The enemy tanks also have some sneaky tricks up their sleeves, as you’d expect, ranging from rapid fire, to multiple bullets (trying to avoid a double or triple shot is very tricky) to bouncing bullets and others that turn into mines when they don’t hit anything. There’s also a weird wavy shot that moves about as it goes, and can make hitting even a barn door a bit of a challenge. Randomly, on some stages you will also have access to bouncing bullets or the mine shots, but you won’t know until you get into the level as there is a severe lack of information in place for any of the arenas.

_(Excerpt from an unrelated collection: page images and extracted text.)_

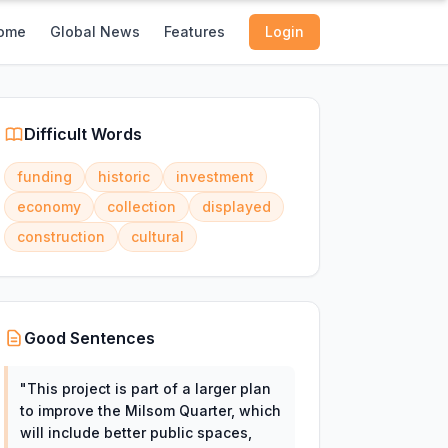
ome
Global News
Features
Login
Difficult Words
funding
historic
investment
economy
collection
displayed
construction
cultural
Good Sentences
"
This project is part of a larger plan
to improve the Milsom Quarter, which
will include better public spaces,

Control-wise and Attack of the Toy Tanks feels weird initially, and it’s fair to say that I spent the first part of the game driving into more bullets than I avoided. The basic breakdown sees the left stick rotate the tank as a whole, while the right stick controls the turret, and basically is where your shot will go. Left trigger then moves the tank backwards, while LB drives forward and right trigger fires. There’s certainly the feel of a twin stick shooter about the controls, and this is where I was initially going wrong, as the left stick doesn’t point the tank in the direction it’s tilted; instead only rotating about an axis through the middle of the tank. With me so far? The most effective tactic as you struggle to understand how things move is to park behind some cover, orientate the tank either vertically or horizontally, then just drive back and forth in an attempt to get a shot on target by popping out and lining up on an enemy. The enemies don’t seem to have any trouble coming to terms with what is needed though, driving around in lovely smooth loops, but the controls do feel a bit clunky to start with. Once accustomed to them, all is fine, but using cover gives you the best chance at success.
There is a multiplayer mode built in to Toy Tanks as well, with two people slugging it out in arenas in a deathmatch. This works very well indeed and is great fun, even if I have discovered that my 8-year old son, trained as he is in the way of any game that involves shooting, is something of a tank sniper. There are not many things on this earth worse than a smug 8-year old, let me tell you…
The achievements for Attack of the Toy Tanks on Xbox One are extremely easy to pick up, and by the time you’ve beaten level 30, you should have unlocked them all. Now, I like achievements as much as the next guy (in fact, probably as much as the next 10 guys!) but even after nabbing everything on offer in terms of Gamerscore, I’ve still found myself going back to this game, in an attempt to beat all the levels. This is a testament to the fun that Ratalaika Games have managed to inject into this very simple premise. It’s always a challenge, and if the enemies sometimes seem to pull off physics defying shots, then that just adds to the determination to beat the game.
In conclusion then, Attack of the Toy Tanks stands as a very enjoyable experience. It’s not going to take forever to beat – although getting gold on some levels may – but while it lasts, it’s very good fun. If anything it reminds very much of Combat back on the old Atari 2600, with the top down viewpoint and the tank based shooting fun, brought bang up to date. With a price tag of only £4.99, its very much a case of you get what you pay for: it’s not the longest or deepest game in the world, but with easy achievements, a solid shooting mechanic and multiplayer options, you really can’t complain too much.